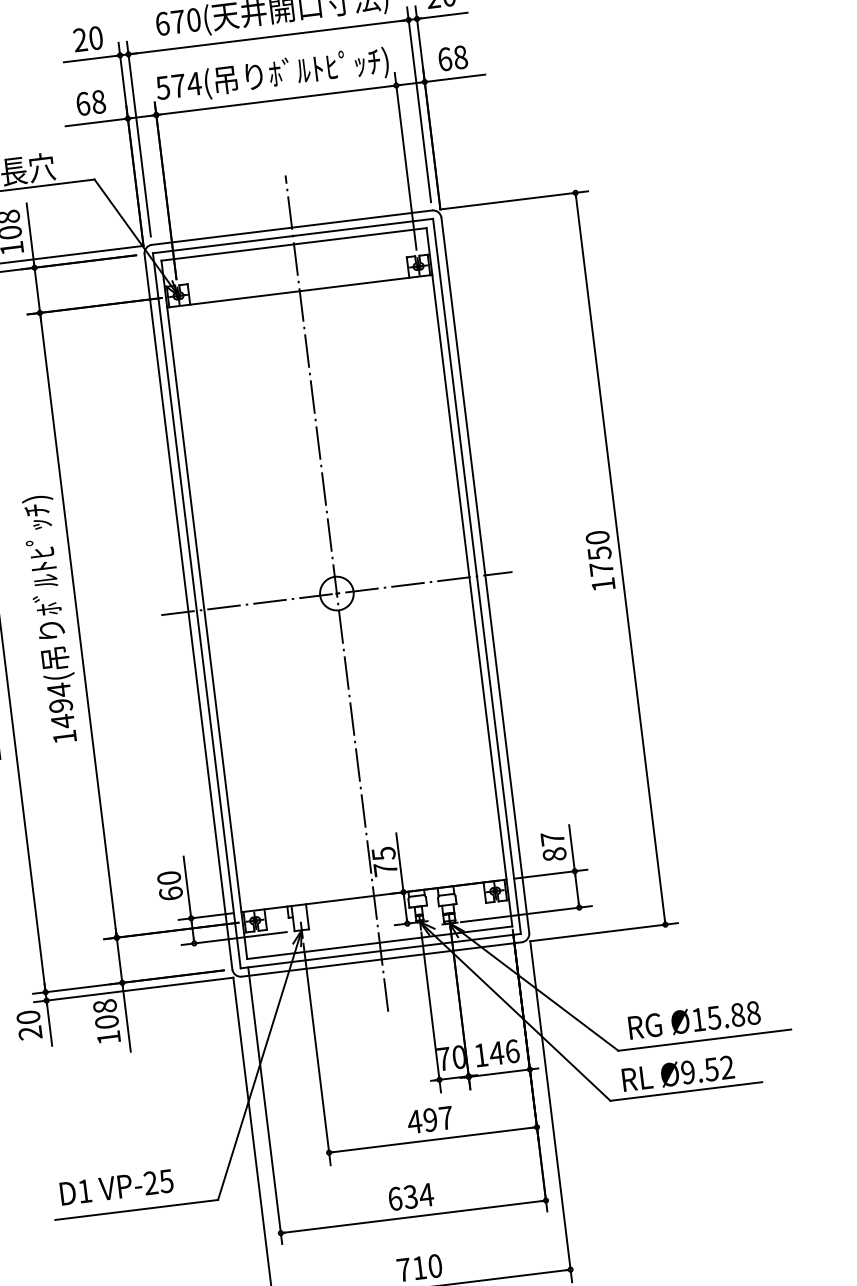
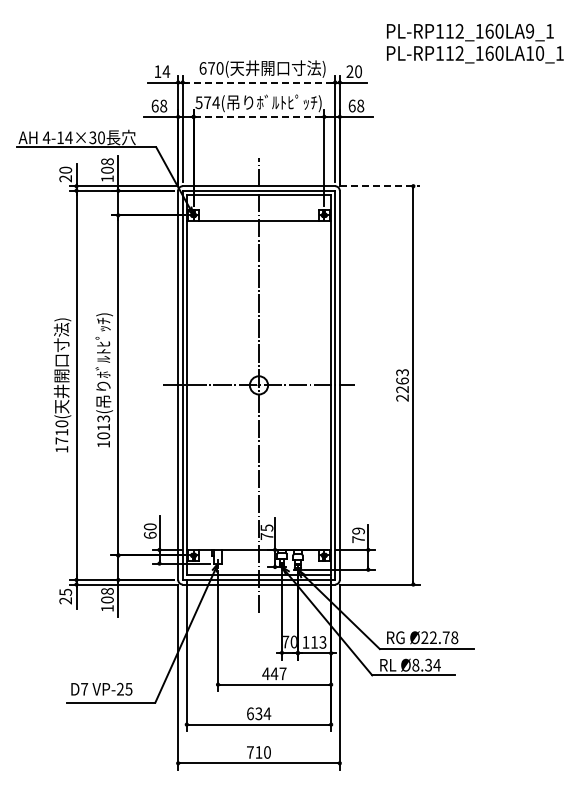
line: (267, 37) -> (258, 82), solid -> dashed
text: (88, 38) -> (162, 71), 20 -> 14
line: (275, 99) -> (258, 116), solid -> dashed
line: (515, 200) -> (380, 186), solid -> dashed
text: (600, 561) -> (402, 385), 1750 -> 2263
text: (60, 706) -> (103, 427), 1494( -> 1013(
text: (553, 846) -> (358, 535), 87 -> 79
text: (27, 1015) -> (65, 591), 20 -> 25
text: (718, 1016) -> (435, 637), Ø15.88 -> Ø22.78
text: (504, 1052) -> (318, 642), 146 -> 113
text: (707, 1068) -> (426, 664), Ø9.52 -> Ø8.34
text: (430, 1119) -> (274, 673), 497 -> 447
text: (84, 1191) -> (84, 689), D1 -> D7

--

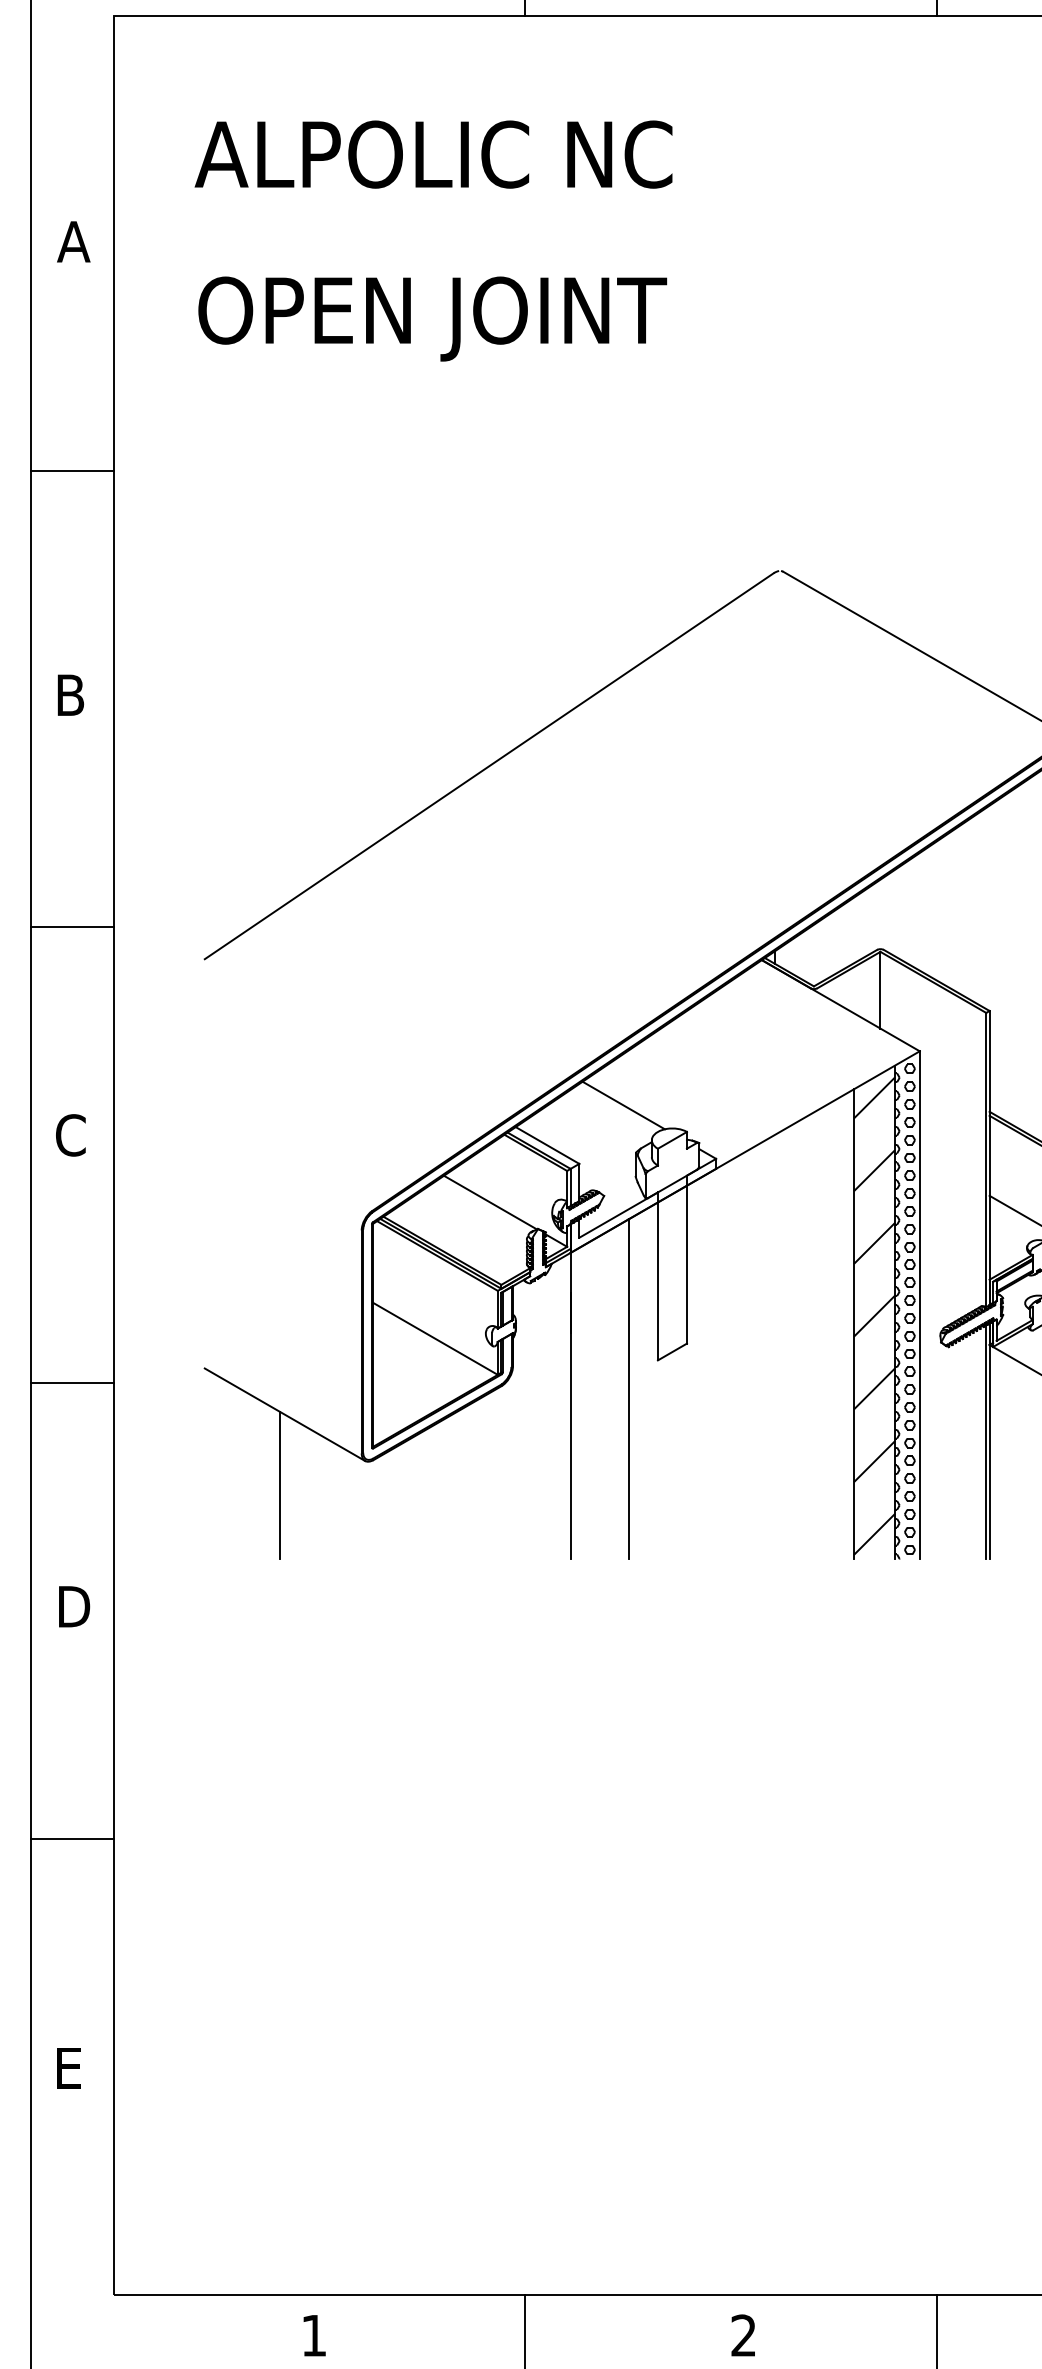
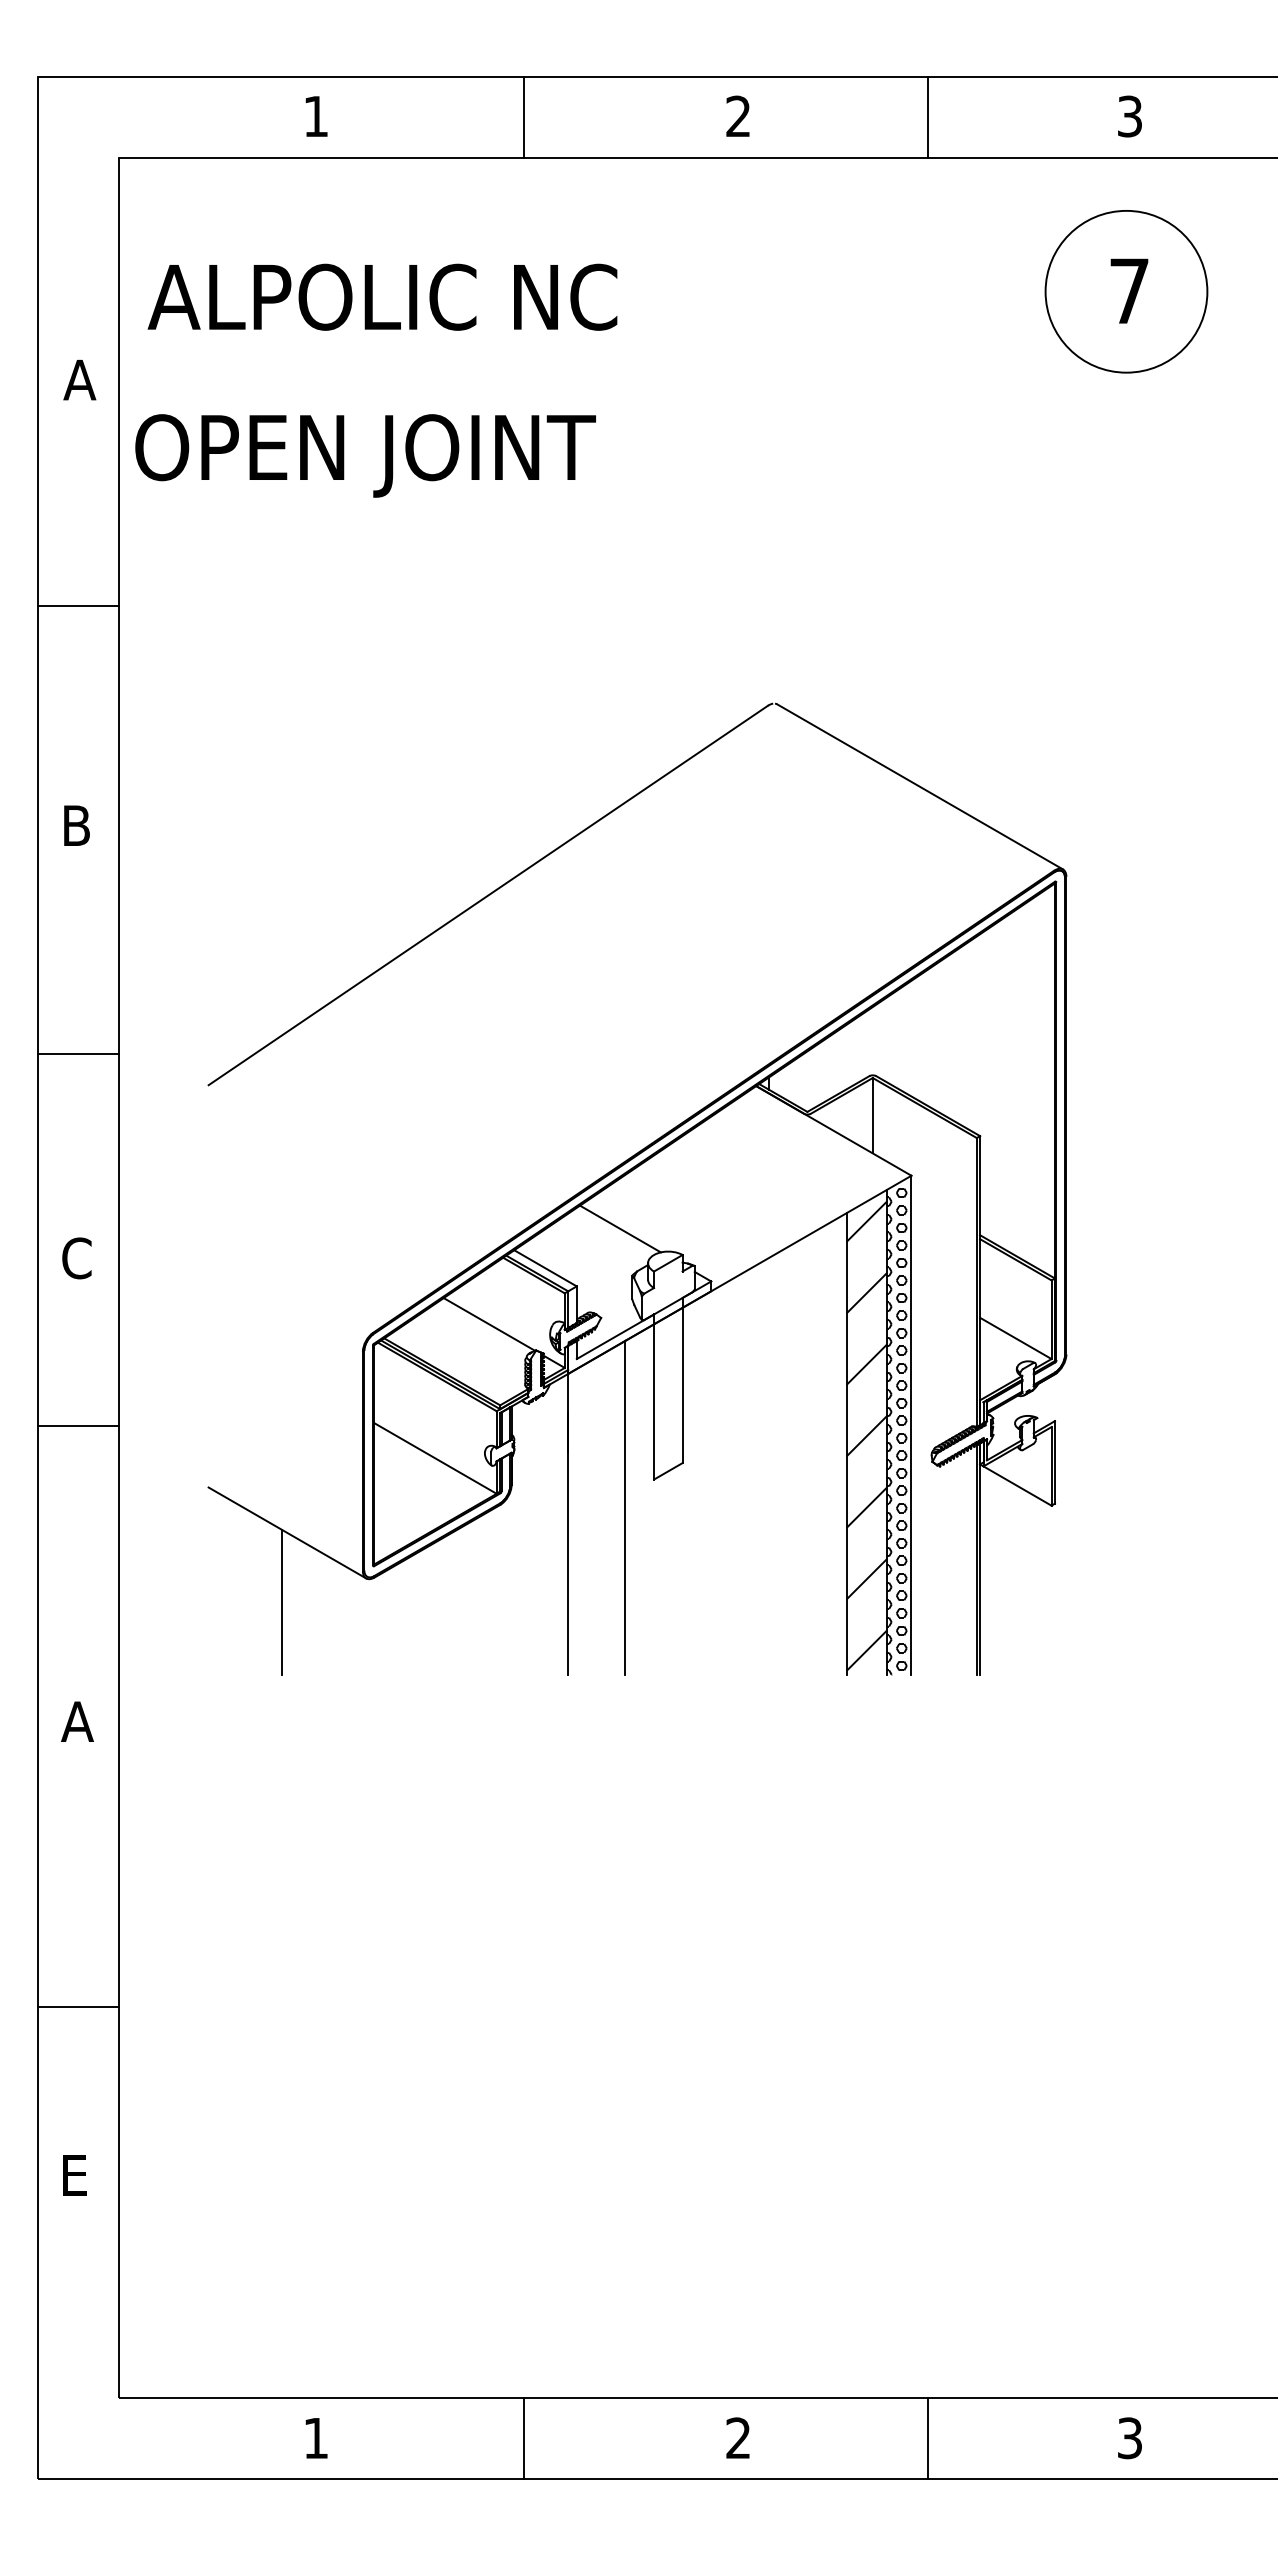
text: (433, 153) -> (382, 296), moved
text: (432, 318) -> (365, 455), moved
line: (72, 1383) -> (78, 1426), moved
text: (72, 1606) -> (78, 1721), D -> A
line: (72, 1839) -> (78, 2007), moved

Your instructions
When a line in the data contains "solid", return it as written.

Result
line: (267, 37) -> (258, 82), solid -> dashed
line: (275, 99) -> (258, 116), solid -> dashed
line: (515, 200) -> (380, 186), solid -> dashed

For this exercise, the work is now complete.